You need some way to cap the jug and feed the CO2 it produces into a trap. To do this, I used aquarium airline tubing, which I hot-glued into a hole I drilled into the cap of each jug. It is important that the connection be air tight as each jug will not produce a lot of CO2 and you want it all to go into the trap. So no duct tape, as it will leak.

As for the traps themselves, they look like this:


The bowl is a disposable bowl, chosen because its sides were particularly smooth plastic. The sides were then covered with talcum powder to make them especially smooth.

The fabric hot-glued to the brim allows the bugs to climb up from the floor into the trap, following the CO2 pouring over the sides of the bowl (CO2 is slightly heavier than air, and so in undisturbed air will tend to stay in the bowl until it spills over the sides), and once inside, the bugs cannot climb out because the smooth plastic combined with the talcum powder is impossible for them to climb.

In the center is the connection to the jug of yeast. I made this with a small piece of glass tubing bent on one end and hot glued to the center of the bowl, which the aquarium airline tubing attaches to. Glass is ideal as it makes it impossible for the bugs to climb up the tube. However, I realize most people don't have access to such supplies. Mine came from a chemistry supply web site, and was then cut to size and bent with a propane torch.

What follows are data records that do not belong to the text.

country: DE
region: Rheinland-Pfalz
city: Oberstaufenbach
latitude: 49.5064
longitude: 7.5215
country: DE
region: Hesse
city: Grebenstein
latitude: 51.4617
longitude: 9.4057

Assuming you'll want to think of something else, remember that smooth plastic is your friend. The airline tubing I suspect offers enough friction that the bugs can climb it, but if you just glue the tubing to a smooth plastic stick and then glue that stick to the bottom of the bowl, and cover it all with talcum powder, then that should keep the bugs from climbing out.

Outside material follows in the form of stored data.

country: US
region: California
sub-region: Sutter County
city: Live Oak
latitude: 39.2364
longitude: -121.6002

Anyway, once the bugs are in the trap, you can either freeze them to death, smash them, or just leave them to die, as they won't be able to do anything else inside the bowl.

You'll have to replace the yeast solution every week. The traps will catch most of the bugs in the first two weeks, but you'll keep seeing more now and then for a while after that. It took about three months before we were confident that all of the bugs were gone.

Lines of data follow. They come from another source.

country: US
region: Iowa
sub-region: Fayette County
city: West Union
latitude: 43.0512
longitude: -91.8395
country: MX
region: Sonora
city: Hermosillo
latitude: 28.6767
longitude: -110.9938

Seriously, everyone has to help.

At first, these methods weren't effective, as there was still someone living in the house who refused to address the bed bug problem. This person just didn't care, and refused to stop sleeping on the bug-infested sofa, refused to allow plastic to be placed over it, and refused to allow the traps to be in the same room, insisting that their smell was obnoxious. (In reality you have to get close up to them to notice that they smell like alcohol.) Since this person served as a constant source of new bugs, no matter how many were eliminated elsewhere in the house, there were always new bugs to replace them.

You simply cannot kill all of the bugs if they're still reproducing. So by far the most important step is that the bugs have to stop reproducing, and to make that happen, everyone has to stop feeding the bugs.

Eventually, after months of the bugs being a serious problem, this person moved out of the house, and the sofa they slept on was thrown away, and after that it took only about a week for these methods to control the bugs enough that no one reported being bitten anymore, and about three months before we were confident that all of the bugs had been eliminated and so we stopped setting out the traps.

So I'm not kidding when I say that the most important step is to stop feeding the bugs. If you're producing new bugs, that's your #1 problem right there, and so you need to address that problem first. Only then can any efforts at removing the existing bugs be effective.